* [Exercise aim]
In the text on Aristotle's Nicomachean Ethics, what objective means lets a shoemaker and a shoe buyer measure whether each is getting what they want?

* [Text segment]
All people of shallow thought are apt to decry even those of solid understanding, as abstruse thinkers, and metaphysicians, and refiners; and never will allow any thing to be just which is beyond their own weak conceptions.

David Hume, "Of Commerce".

Wednesday, January 07, 2015

Aristotle, Nicomachean Ethics IX

The dividing line between Book VIII and Book IX of Aristotle's Nicomachean Ethics seems to be arbitrary, since it occurs right in the middle of what one can think of as discussion of friendship and dispute. Some commentators have noted, though, that whereas Book VIII seems mostly concerned with friendship as a social phenomenon, Book IX seems mostly concerned with friendship insofar as we find it in the individual.

I have already looked at Book VIII. You can read Nicomachean Ethics Book IX online in English at the Perseus Project.

Asymmetric Friendships

Where A and B are friends, but do not have the same aim in the friendship, preservation of the equality required for friendship depends on being able to maintain some kind of proportion in what people get in the friendship. People fight and break up when they are not getting what they think is important to the friendship. This is why friendships of utility, however pedestrian they may seem in comparison to pleasure-friendships like erotic relationships, tend to work reasonably well despite dissimilarity in aims. A shoemaker and a person buying shoes have dissimilar aims in the friendship (remember, all our social interactions are friendships of one kind or another on Aristotle's account), but there is an objective way to measure whether both sides are getting what they want (namely, contract and money), and, whatever its limits, this often works quite well: I pay you, you give me shoes, and as long as we're both trying to make it work, we both get what we want and neither feels put upon. Contrast this with erotic relationships, in which proportion is extremely difficult to maintain, thus often leading people to complain that they were promised everything and then got nothing, and this can be the case even if both parties are genuinely trying to make things work (i.e., haven't already started dissolving the friendship). This is especially like to happen, Aristotle notes, when friends love each other for their qualities rather than for themselves, which is another reason why virtue-friendships are the most stable friendships of all, since such friendships exist for their own sake.

* [Dataset section]
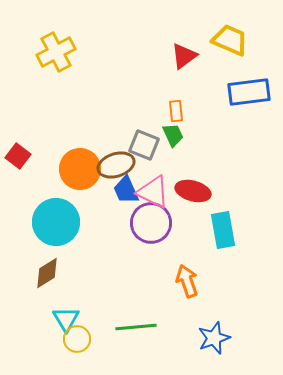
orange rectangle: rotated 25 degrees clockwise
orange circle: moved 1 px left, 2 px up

* [Answer for the task]
Contract and money.